AIM OF THE EXERCISE
Among the entries below, how many lines contain "negative"? Answer with the number only.
***** AVAILABLE RECORDS *****
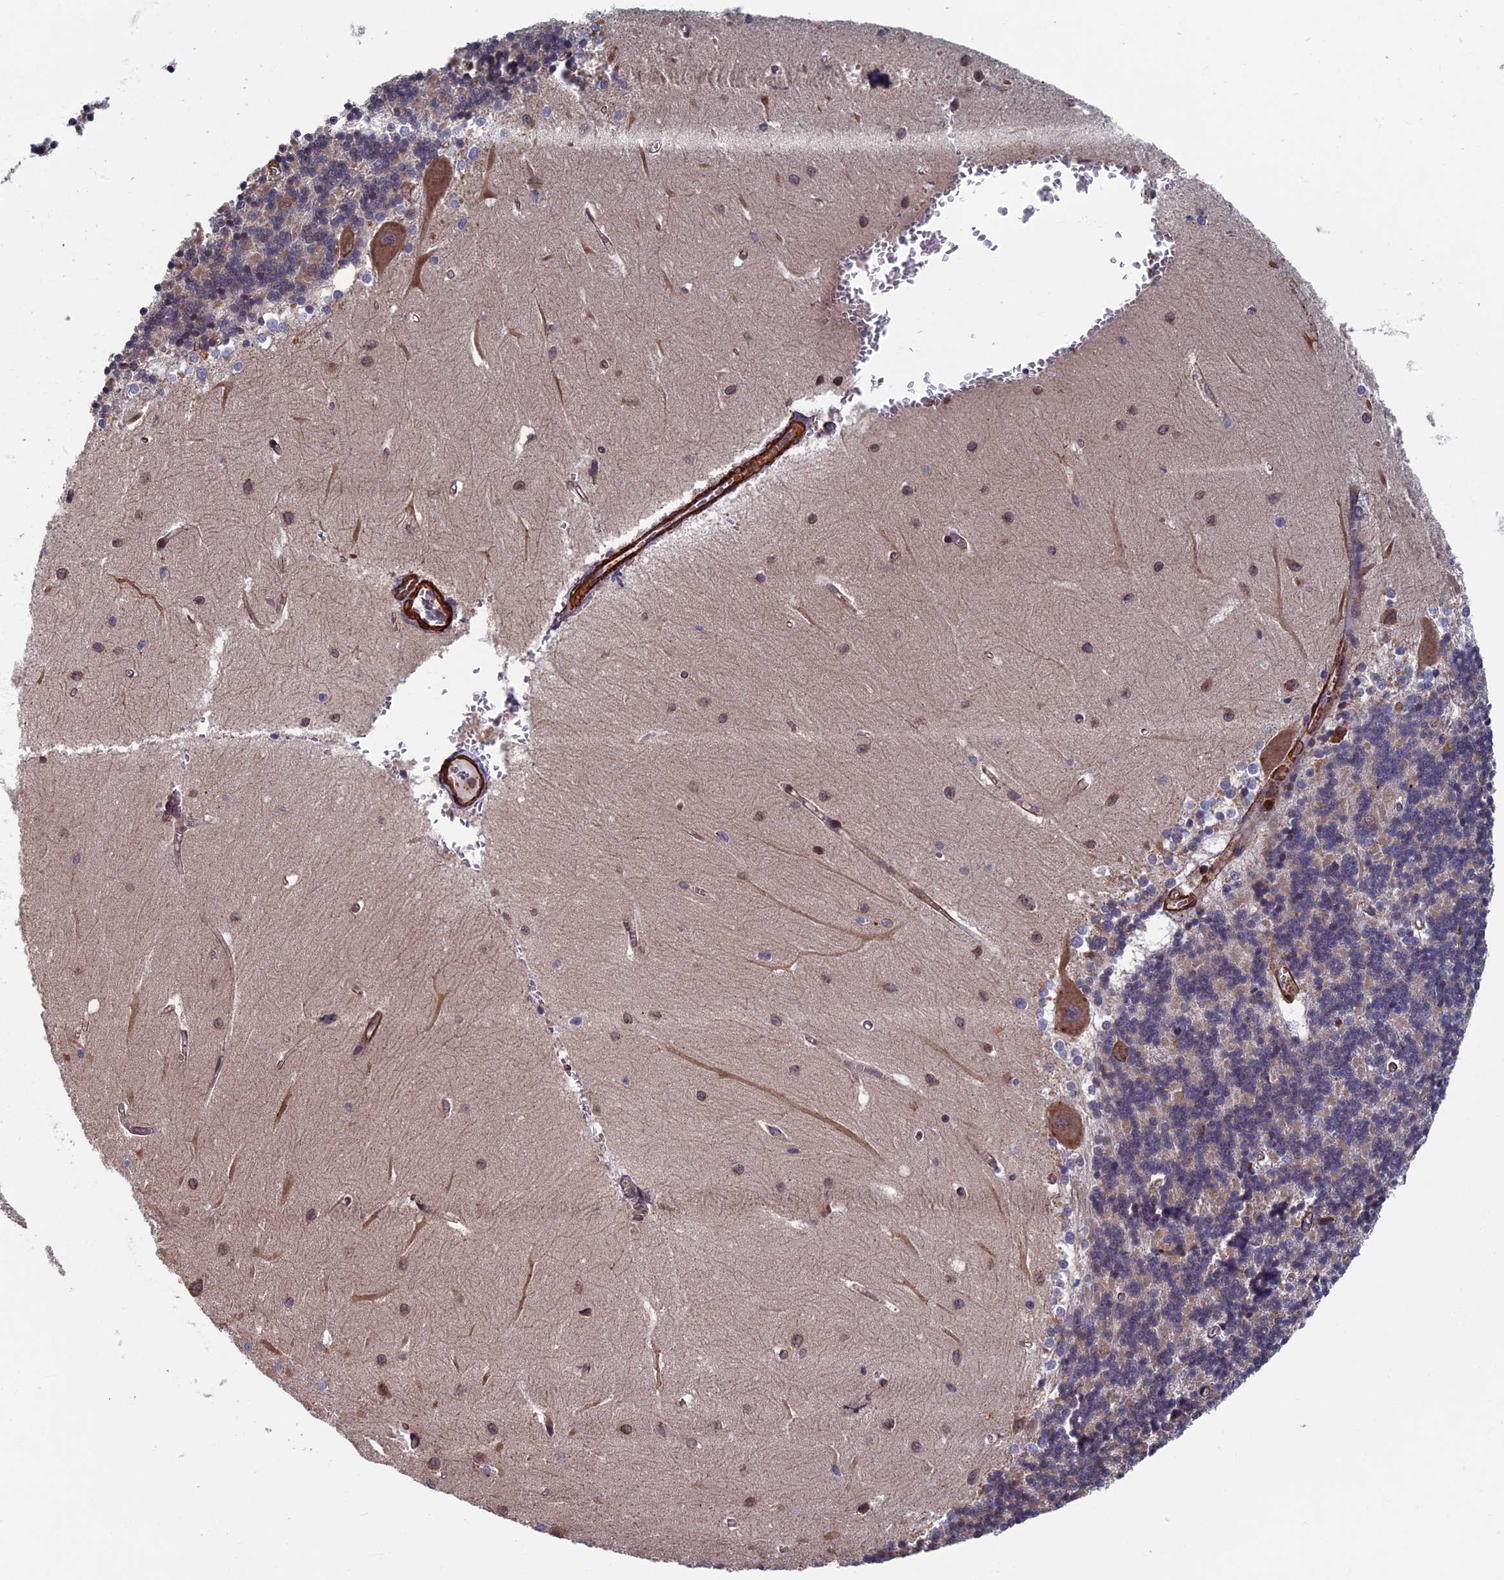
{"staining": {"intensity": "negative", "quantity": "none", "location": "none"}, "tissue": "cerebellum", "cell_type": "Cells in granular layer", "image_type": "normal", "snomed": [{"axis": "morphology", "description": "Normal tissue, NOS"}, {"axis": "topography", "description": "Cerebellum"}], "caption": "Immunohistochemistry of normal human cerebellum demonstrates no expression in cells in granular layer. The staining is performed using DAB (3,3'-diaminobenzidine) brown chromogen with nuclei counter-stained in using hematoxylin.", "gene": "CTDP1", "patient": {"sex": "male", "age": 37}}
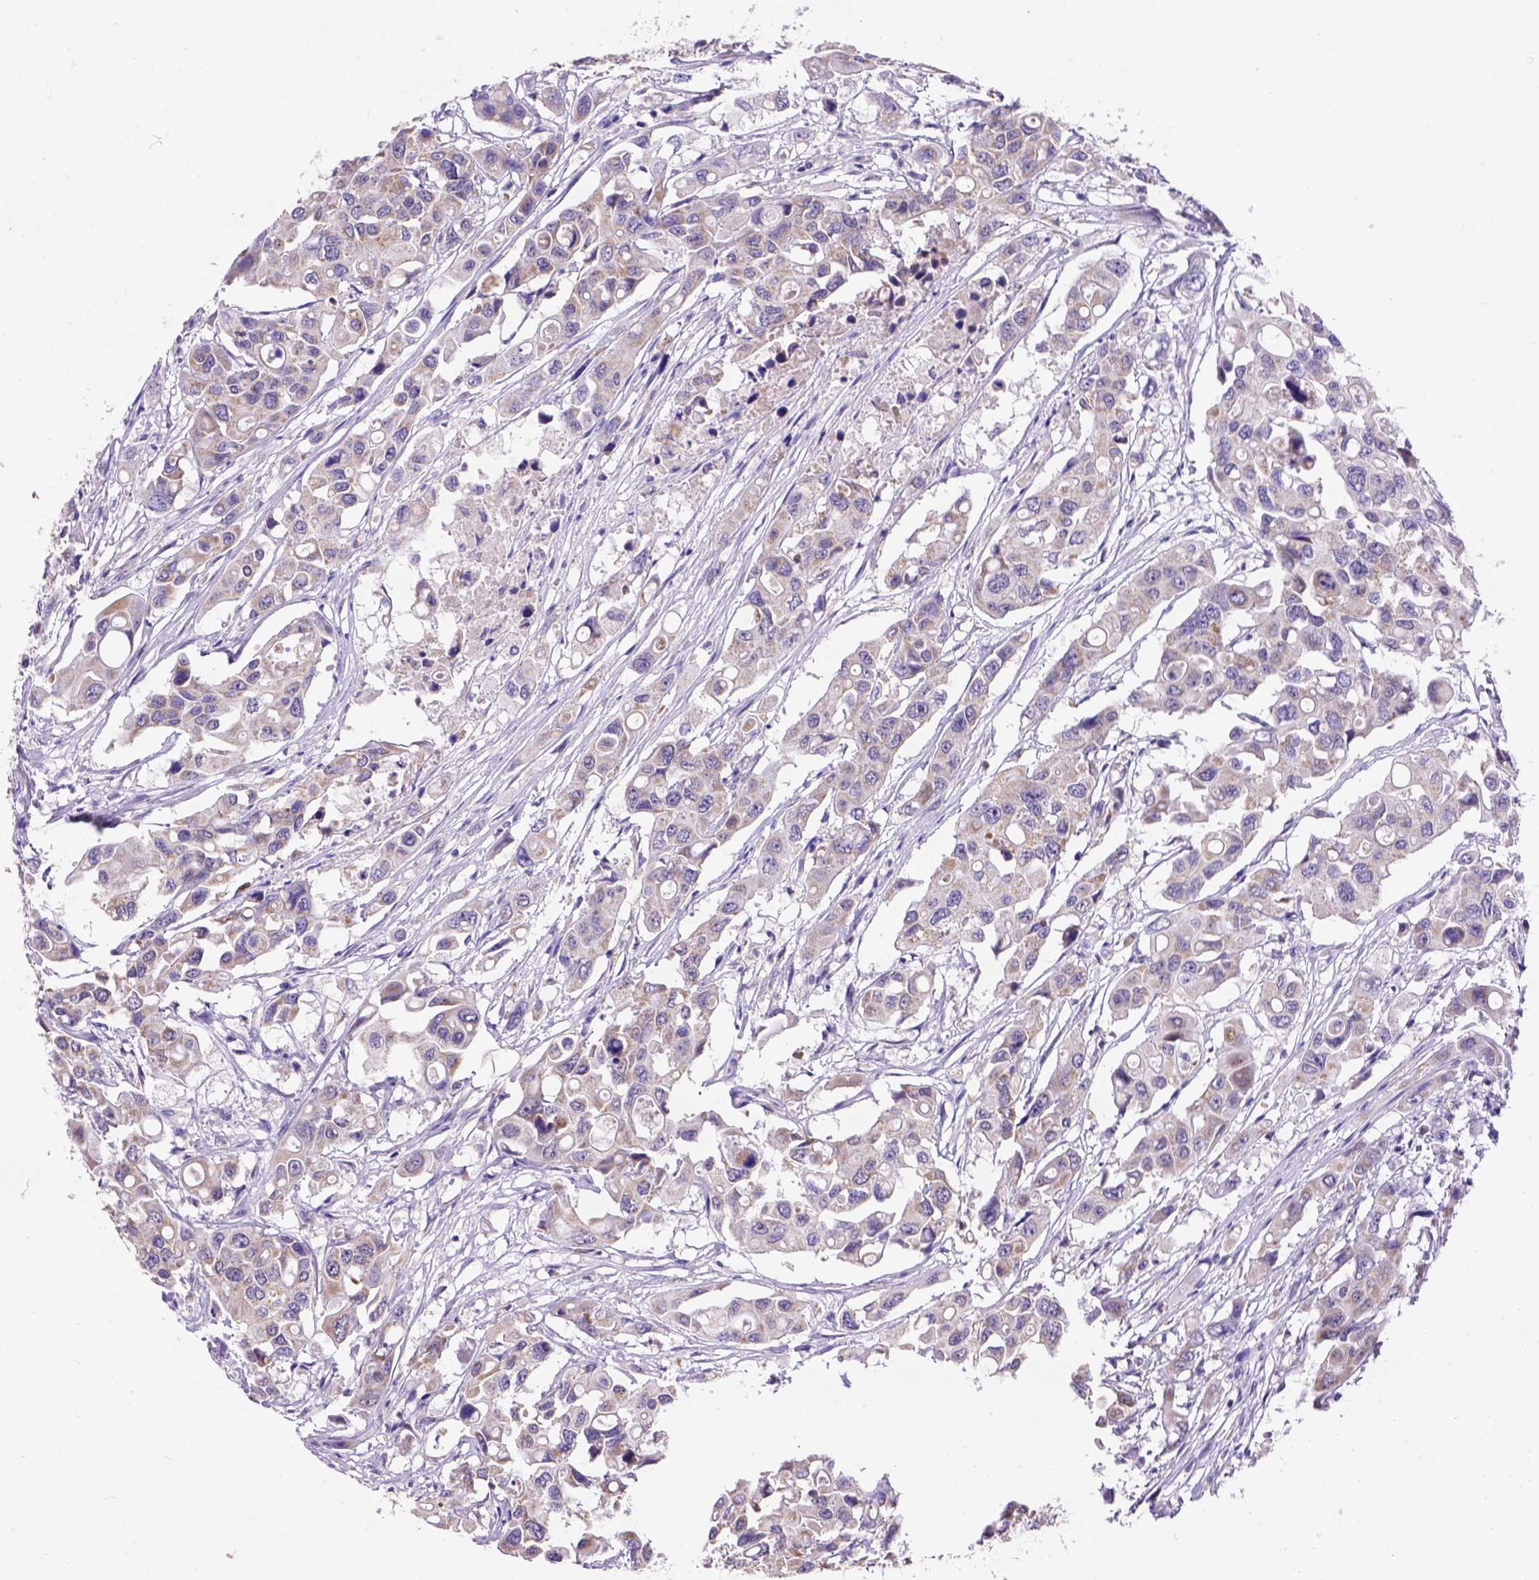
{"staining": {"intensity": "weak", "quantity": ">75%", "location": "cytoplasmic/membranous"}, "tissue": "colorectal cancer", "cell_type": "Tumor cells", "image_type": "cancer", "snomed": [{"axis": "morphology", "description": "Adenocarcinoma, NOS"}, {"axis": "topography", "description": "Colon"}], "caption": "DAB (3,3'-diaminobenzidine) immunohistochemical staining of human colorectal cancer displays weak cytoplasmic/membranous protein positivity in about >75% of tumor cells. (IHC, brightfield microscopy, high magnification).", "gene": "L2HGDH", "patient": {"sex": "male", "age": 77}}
*****
***** AVAILABLE RECORDS *****
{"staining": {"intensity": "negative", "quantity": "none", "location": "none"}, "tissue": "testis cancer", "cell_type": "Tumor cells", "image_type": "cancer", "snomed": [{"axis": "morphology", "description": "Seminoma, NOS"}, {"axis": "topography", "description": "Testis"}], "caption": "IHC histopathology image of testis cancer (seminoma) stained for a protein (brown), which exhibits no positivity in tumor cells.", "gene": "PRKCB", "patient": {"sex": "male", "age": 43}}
*****
***** AVAILABLE RECORDS *****
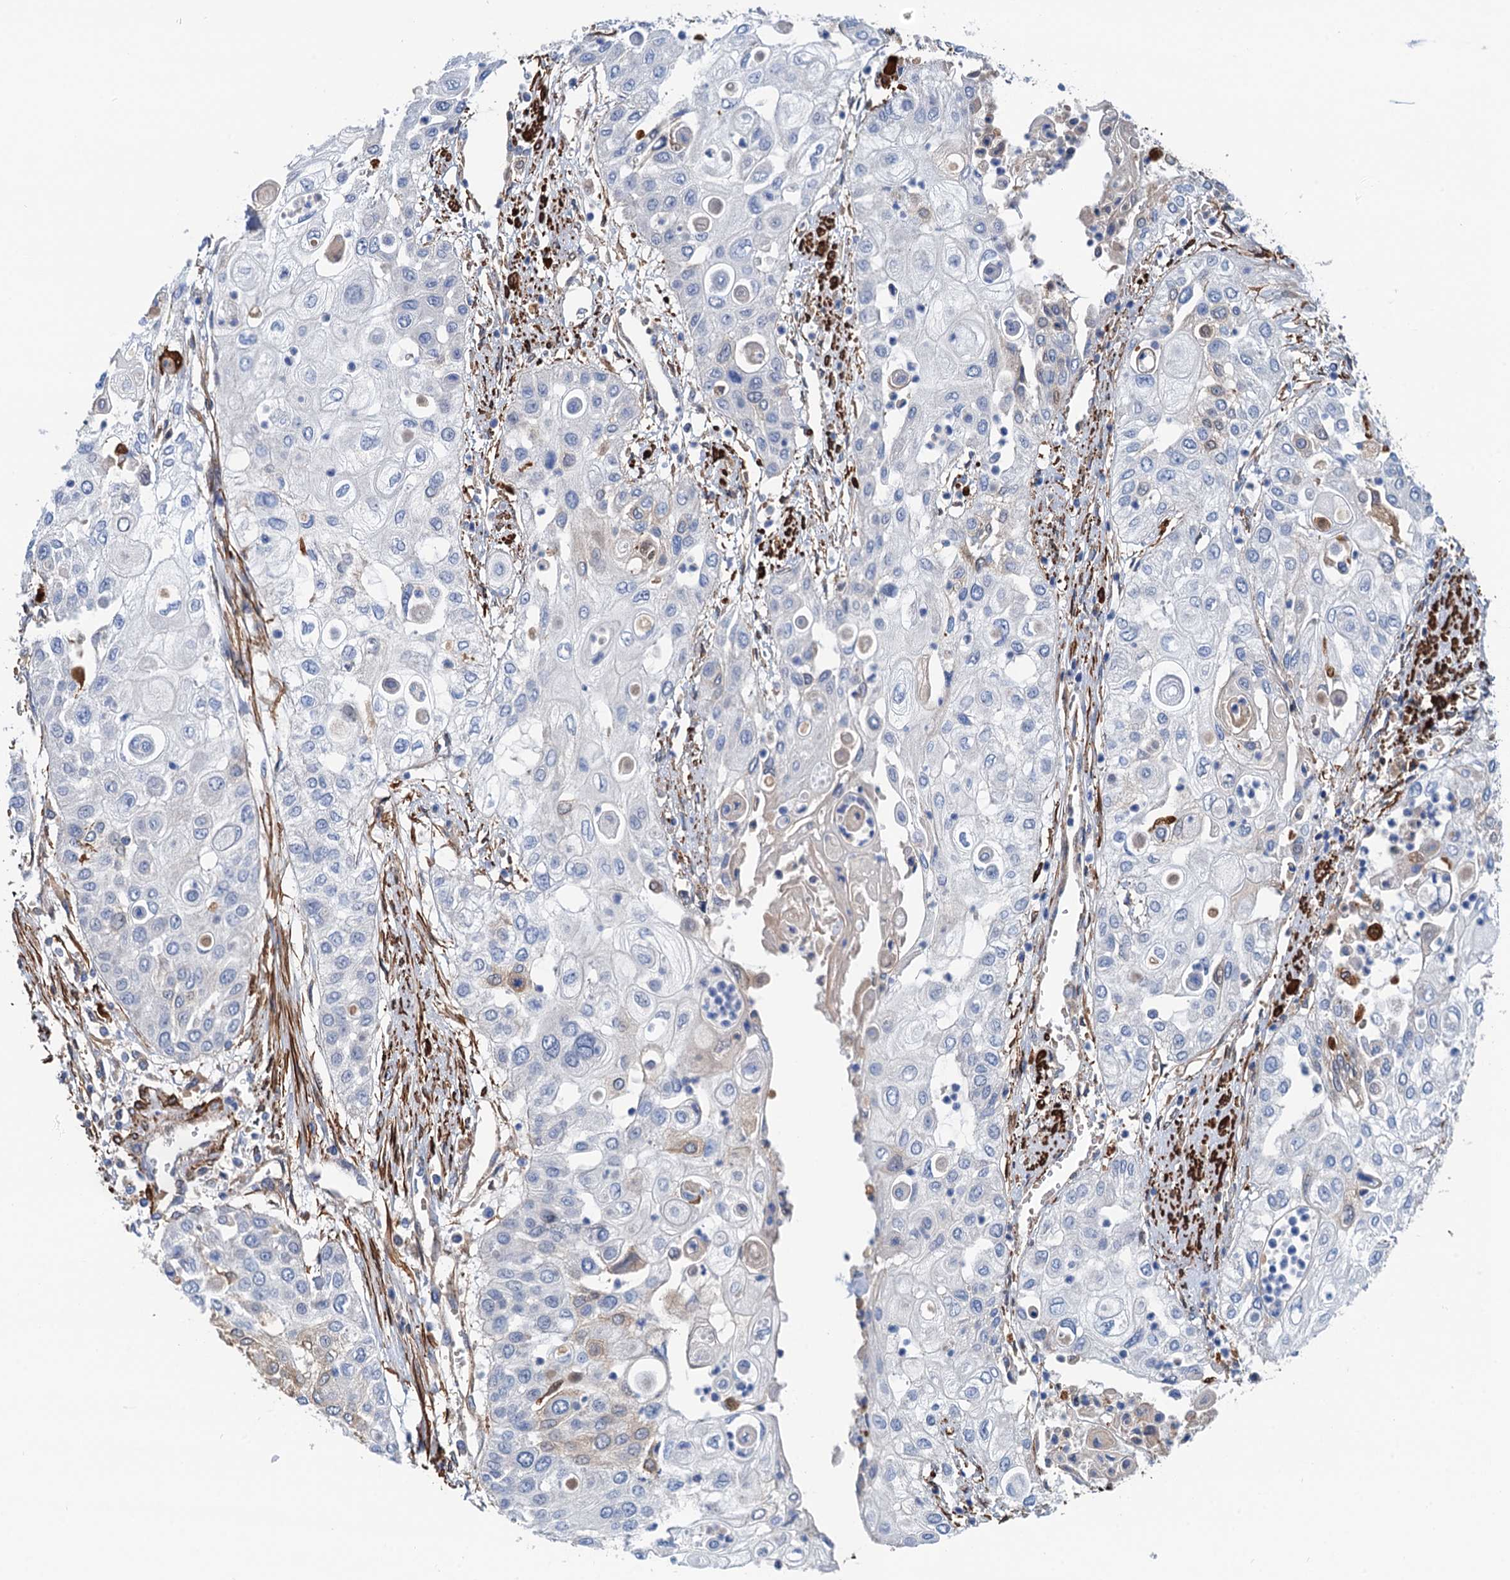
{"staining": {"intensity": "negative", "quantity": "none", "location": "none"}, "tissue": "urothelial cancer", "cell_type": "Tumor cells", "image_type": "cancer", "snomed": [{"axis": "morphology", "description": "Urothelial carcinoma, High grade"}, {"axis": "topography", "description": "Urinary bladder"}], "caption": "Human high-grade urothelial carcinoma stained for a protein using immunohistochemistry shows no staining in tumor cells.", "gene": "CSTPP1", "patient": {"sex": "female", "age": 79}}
*****
WRITTEN RESPONSE
3